WPL Call Number: Y Wallace
Bigger Than a Bread Box|
Rebecca's parents have been fighting for ages, but she never expected her mom to pack up the whole family -- except Dad -- and move to Gran's house in Atlanta. Rebecca misses her father and friends terribly, but things begin to look up when she finds a bread box in the attic -- a bread box that grants wishes! Suddenly Rebecca can have candy, money, a phone, an iPod... but what about her biggest wish: for her family to be together again? Fans of both realistic fiction and fantasy will enjoy this funny, sad, and exciting book for grades 4 and up.
WPL Call Number: Y Snyder
Felix, age eleven and Jewish, and his little friend Zelda (whose parents, now dead, were devoted Nazis), have jumped off a Nazi death train and are fleeing on foot. "Then" is the story of their friendship and fierce devotion to each other amid the brutal circumstances of the Jewish Holocaust in Poland. Good reading for mature readers 6th grade and up.

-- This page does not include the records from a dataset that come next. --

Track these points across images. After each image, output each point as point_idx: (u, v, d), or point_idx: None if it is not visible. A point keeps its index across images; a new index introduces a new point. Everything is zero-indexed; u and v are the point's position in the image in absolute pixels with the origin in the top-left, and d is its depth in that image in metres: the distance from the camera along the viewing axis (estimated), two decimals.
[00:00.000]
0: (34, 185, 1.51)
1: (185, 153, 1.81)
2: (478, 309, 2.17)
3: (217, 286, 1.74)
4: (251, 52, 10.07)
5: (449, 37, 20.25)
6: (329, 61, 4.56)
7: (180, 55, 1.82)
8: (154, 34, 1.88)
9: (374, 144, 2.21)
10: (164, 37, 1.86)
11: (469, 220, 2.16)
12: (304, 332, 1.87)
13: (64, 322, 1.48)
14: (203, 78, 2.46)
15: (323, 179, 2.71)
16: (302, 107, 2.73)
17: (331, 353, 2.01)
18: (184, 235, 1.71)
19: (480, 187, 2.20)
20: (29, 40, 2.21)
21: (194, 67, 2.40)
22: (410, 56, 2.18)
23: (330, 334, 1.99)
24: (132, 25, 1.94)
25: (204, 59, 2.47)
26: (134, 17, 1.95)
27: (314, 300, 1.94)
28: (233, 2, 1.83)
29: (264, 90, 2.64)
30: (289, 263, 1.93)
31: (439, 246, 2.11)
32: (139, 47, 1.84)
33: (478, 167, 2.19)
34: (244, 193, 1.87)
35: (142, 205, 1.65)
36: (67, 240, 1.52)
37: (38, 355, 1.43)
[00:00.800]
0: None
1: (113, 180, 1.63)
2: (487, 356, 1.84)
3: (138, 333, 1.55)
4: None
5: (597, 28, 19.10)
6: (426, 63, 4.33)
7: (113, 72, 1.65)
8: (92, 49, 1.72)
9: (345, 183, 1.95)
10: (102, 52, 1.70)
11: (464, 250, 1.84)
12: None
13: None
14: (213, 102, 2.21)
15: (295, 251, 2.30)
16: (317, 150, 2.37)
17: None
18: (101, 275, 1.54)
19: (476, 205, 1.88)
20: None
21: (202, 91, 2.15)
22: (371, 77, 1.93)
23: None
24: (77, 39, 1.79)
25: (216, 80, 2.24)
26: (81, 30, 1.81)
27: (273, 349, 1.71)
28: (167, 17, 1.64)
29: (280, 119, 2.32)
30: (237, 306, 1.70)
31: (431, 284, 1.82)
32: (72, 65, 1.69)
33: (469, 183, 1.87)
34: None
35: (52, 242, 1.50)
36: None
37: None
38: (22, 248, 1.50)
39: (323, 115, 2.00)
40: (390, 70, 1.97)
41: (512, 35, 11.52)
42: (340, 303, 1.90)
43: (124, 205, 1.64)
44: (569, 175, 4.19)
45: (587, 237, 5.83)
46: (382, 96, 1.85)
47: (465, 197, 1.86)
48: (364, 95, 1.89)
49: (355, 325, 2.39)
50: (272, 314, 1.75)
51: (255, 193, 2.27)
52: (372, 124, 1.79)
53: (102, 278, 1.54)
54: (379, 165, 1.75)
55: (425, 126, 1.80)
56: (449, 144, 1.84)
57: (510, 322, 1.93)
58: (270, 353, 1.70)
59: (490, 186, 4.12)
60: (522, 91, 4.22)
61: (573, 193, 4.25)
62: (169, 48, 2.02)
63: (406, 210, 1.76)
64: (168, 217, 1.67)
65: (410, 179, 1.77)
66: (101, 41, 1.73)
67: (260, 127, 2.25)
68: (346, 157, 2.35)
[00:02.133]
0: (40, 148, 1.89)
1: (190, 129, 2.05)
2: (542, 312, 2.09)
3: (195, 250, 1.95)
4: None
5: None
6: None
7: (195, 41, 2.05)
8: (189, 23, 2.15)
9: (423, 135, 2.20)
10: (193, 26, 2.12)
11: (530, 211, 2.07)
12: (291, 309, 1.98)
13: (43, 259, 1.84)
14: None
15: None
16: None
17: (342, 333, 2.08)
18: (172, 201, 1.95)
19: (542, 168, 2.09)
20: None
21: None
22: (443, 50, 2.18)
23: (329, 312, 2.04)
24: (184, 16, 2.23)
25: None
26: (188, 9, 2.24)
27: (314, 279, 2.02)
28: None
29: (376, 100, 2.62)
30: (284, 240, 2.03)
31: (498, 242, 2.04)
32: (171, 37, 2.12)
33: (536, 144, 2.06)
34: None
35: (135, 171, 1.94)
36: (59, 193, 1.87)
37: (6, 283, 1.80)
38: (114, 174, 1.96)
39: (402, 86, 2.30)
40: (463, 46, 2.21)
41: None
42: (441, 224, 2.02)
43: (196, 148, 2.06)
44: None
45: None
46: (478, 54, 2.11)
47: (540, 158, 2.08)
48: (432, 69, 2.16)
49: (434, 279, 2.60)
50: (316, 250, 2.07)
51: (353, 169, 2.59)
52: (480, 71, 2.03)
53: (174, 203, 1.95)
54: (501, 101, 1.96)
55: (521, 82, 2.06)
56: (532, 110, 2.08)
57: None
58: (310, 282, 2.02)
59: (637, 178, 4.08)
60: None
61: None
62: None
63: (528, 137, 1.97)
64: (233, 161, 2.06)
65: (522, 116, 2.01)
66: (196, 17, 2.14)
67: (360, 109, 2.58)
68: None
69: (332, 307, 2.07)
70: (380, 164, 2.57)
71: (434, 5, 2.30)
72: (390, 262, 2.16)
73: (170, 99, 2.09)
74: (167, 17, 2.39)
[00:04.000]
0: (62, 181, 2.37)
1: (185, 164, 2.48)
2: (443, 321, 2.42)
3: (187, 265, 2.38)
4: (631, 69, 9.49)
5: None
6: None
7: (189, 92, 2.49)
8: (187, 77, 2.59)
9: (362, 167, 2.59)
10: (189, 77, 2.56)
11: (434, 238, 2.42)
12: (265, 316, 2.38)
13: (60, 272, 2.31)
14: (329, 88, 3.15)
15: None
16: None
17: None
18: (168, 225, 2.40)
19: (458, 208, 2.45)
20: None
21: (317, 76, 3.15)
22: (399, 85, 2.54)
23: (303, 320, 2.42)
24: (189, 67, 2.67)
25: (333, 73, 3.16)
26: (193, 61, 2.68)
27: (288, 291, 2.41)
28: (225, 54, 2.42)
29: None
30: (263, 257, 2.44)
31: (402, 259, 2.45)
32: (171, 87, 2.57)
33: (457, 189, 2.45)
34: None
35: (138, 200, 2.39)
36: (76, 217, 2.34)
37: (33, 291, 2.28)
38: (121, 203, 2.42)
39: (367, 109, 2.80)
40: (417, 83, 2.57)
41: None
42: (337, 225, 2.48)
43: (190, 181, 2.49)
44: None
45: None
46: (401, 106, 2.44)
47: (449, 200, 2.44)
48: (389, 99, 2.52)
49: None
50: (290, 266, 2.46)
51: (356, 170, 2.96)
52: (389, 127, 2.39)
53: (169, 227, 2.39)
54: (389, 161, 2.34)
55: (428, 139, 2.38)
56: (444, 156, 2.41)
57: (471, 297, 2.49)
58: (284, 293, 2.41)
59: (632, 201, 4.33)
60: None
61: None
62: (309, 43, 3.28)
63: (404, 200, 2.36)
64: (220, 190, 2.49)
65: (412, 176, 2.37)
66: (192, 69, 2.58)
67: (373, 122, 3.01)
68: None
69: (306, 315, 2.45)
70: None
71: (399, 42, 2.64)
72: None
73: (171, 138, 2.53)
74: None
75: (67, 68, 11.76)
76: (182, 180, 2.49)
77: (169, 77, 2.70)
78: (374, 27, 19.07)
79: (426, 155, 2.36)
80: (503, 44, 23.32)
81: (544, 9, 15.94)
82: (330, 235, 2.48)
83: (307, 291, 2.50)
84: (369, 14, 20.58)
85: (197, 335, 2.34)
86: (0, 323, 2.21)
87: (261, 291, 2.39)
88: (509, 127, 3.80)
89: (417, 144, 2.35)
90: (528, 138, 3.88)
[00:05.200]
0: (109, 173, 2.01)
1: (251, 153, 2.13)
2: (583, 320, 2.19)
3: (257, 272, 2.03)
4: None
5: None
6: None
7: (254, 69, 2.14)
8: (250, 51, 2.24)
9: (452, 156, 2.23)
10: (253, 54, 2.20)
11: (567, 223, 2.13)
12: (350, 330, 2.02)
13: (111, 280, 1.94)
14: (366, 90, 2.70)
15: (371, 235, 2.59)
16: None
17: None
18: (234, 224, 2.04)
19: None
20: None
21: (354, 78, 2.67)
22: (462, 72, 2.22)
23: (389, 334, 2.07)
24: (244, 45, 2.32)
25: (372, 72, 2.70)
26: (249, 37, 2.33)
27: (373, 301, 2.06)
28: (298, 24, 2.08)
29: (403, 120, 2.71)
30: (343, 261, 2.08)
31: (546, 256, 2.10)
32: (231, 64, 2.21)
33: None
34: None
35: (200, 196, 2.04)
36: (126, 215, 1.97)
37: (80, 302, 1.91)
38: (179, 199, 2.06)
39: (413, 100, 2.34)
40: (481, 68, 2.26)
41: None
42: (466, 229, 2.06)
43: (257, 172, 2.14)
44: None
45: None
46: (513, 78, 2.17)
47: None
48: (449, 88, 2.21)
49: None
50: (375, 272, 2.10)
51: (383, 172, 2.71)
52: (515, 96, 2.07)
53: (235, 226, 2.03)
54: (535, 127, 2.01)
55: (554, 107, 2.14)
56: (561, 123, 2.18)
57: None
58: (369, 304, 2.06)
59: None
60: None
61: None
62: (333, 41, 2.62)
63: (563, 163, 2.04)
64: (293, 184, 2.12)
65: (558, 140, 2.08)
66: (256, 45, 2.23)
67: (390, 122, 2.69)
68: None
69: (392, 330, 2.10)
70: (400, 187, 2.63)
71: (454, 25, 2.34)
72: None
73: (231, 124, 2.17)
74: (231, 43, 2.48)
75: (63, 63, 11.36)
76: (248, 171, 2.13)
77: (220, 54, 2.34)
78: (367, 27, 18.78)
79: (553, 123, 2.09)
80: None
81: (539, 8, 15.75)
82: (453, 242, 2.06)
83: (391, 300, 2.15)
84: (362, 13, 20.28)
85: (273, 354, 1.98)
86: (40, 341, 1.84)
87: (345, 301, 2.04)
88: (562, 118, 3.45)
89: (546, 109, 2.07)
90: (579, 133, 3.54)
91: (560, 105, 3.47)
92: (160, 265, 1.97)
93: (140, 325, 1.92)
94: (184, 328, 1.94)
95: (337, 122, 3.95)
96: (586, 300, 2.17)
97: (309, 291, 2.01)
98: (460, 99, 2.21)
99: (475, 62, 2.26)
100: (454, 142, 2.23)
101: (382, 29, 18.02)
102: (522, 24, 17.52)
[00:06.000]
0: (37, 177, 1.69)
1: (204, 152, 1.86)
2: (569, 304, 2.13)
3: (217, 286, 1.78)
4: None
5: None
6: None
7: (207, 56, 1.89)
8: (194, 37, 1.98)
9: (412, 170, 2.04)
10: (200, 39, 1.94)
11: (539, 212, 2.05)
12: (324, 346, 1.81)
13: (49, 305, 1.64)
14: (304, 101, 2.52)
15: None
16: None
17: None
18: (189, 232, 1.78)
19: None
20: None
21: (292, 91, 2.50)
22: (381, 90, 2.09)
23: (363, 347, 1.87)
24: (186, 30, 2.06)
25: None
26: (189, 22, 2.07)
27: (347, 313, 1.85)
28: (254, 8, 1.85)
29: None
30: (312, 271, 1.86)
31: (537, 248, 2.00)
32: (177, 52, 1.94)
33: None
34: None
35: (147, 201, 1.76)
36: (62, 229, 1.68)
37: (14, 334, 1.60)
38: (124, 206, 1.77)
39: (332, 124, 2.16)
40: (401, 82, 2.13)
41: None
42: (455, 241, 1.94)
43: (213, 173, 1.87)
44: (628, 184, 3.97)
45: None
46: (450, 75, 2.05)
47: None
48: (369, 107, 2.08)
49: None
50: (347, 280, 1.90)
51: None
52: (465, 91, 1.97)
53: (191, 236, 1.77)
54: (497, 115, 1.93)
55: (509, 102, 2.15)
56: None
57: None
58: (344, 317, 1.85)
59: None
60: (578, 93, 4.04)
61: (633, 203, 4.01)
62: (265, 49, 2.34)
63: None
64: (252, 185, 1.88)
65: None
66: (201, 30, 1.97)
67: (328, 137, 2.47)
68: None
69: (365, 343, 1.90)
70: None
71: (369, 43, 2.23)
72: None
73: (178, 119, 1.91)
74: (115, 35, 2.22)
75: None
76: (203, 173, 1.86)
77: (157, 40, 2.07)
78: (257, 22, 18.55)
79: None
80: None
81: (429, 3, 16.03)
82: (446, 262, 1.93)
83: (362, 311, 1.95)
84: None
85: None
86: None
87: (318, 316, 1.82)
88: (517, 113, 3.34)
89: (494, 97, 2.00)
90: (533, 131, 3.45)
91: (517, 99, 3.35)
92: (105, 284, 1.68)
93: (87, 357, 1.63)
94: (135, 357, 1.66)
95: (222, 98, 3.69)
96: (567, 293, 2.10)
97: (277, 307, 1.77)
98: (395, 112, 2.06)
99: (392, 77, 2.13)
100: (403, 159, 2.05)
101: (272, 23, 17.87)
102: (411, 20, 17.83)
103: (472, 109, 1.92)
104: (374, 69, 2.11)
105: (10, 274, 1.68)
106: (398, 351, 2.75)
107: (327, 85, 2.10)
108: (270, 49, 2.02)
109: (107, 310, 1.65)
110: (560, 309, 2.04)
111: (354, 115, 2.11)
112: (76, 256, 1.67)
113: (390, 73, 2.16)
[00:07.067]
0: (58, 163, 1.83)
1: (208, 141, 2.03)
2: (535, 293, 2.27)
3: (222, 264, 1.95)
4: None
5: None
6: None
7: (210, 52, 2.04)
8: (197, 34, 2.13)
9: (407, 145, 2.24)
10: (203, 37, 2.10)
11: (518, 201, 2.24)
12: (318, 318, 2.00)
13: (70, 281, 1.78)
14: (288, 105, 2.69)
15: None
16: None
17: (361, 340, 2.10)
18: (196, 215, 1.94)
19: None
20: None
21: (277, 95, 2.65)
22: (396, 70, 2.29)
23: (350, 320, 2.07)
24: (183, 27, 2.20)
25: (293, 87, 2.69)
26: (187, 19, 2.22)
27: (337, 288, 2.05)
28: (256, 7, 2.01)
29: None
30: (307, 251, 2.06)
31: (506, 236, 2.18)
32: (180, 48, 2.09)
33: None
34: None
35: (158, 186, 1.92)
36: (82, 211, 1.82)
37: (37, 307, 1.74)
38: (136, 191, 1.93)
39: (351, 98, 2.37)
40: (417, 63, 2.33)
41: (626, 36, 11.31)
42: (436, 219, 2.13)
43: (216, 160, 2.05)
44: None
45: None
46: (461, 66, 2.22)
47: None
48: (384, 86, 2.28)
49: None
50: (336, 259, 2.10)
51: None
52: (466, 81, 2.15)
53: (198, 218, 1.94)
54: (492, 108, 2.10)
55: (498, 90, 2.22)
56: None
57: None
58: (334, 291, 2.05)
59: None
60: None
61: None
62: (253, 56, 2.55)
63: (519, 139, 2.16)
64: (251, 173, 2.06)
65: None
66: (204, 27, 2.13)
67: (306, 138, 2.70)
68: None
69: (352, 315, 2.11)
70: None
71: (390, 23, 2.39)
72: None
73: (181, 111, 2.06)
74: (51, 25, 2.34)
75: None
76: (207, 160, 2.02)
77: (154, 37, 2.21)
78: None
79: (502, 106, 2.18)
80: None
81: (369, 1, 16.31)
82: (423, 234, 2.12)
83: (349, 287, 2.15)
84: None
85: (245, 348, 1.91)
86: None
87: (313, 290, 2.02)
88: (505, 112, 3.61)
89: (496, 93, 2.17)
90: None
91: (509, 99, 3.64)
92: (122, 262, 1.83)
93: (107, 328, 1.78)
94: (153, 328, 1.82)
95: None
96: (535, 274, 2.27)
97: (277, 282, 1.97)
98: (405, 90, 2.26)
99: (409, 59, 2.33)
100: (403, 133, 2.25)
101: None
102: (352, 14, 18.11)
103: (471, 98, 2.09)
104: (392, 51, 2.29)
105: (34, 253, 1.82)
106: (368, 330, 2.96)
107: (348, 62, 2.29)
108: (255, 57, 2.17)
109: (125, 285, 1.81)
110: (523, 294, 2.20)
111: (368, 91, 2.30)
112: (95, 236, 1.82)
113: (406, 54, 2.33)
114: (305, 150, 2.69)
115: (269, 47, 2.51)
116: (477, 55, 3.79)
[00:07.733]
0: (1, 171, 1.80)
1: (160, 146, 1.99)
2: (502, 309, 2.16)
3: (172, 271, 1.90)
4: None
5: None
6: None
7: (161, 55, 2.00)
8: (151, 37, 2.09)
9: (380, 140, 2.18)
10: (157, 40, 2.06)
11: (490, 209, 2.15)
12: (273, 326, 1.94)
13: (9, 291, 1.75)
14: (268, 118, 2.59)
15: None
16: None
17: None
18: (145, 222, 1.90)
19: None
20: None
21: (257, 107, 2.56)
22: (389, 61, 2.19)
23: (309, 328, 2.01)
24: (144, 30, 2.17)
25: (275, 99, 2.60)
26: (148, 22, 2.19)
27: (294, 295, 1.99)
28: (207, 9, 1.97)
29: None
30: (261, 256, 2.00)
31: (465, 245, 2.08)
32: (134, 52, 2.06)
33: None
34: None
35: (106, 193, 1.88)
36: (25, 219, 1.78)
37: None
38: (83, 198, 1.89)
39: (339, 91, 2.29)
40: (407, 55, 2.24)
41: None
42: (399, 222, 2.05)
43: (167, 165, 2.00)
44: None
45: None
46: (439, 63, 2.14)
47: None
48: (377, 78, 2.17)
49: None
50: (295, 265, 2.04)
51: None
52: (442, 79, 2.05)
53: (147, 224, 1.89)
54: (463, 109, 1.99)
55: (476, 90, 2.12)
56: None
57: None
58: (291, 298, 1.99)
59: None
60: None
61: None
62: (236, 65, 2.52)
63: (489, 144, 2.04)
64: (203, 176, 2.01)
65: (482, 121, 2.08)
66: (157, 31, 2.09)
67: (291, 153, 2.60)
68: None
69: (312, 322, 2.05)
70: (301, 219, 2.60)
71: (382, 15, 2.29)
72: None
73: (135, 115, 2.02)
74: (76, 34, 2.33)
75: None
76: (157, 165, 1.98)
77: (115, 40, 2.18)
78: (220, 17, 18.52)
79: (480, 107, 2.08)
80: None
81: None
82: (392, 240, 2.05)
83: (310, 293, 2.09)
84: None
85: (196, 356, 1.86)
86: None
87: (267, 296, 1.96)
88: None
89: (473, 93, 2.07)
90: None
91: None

WPL Call Number: Y Gleitzman
The Summer I Learned to Fly|
Drew spends her summer helping out at her mother's cheese shop. Frequently alone, Drew dreams about the handsome surfer who works in the shop. She doesn't remember her father but is thrilled to discover his journal and learn about him although she does not tell her mother. A pet rat and a new friend help Drew grow into a confident teen who can handle all of life's challenges. A realistic story of small town life for ages 12 and up.
WPL Call Number: Y Reinhardt
Curious Fredle Mouse smelled something delicious in the pantry and so he ate it. Since the delicious something was a chocolate peppermint pattie, it made him very sick! It's a law of mousedom that a sick mouse has to be "wented"- pushed out of the nest. Poor Fredle finds himself adventuring in a dangerous world which includes rowdy robber raccoons. But he also gets to see the stars; he wonders, has any other inside mouse ever seen these beautiful sparkles? Fun reading for grades 3 and up.
WPL Call Number: J Fiction
The Name of the Star|
Rory expected boarding school in London to be exciting, but she never imagined this. The night she arrives coincides with the beginning of a string of gruesome murders replicating the serial killer Jack the Ripper's "reign of terror." Not only that, the killer never shows up on film, and Rory's the only person who's seen him. Can she solve the mystery before she ends up dead herself? This chilling mystery will keep you turning the pages long past bedtime (not to mention make you want to visit London!). Suggested for grades 6 and up.
WPL Call Number: Y Johnson
Lots of kids have imaginary friends, but it's pretty unusual to have an *invisible* friend! But that's what Hank Wolowitz gets when Inkling, an invisible, rare, and extremely cute (or so it claims) animal called a bandapat arrives at his family's ice cream parlor in New York City. Can Inkling help Hank survive fourth grade, especially the bully who keeps stealing his lunch? Can Hank keep Inkling supplied with his favorite food (squash) on zero allowance? Learn the answers in this funny novel for readers in about 3rd grade and up.
WPL Call Number: J Jenkins
Marty McGuire is not a princess type of girl; she is a frog-catching type of girl. So when Mrs. Aloi casts Marty as the princess in a class production of "The Frog Prince," Marty is not pleased. Still, James, the acting teacher, begins to convince Marty that there's more to playing a princess than wearing a dress and tiara. And when an accident befalls the stuffed frog prop – well, let’s just say that Marty is more than ready to improvise! This funny, illustrated chapter book is a good bet for readers in second or third grade.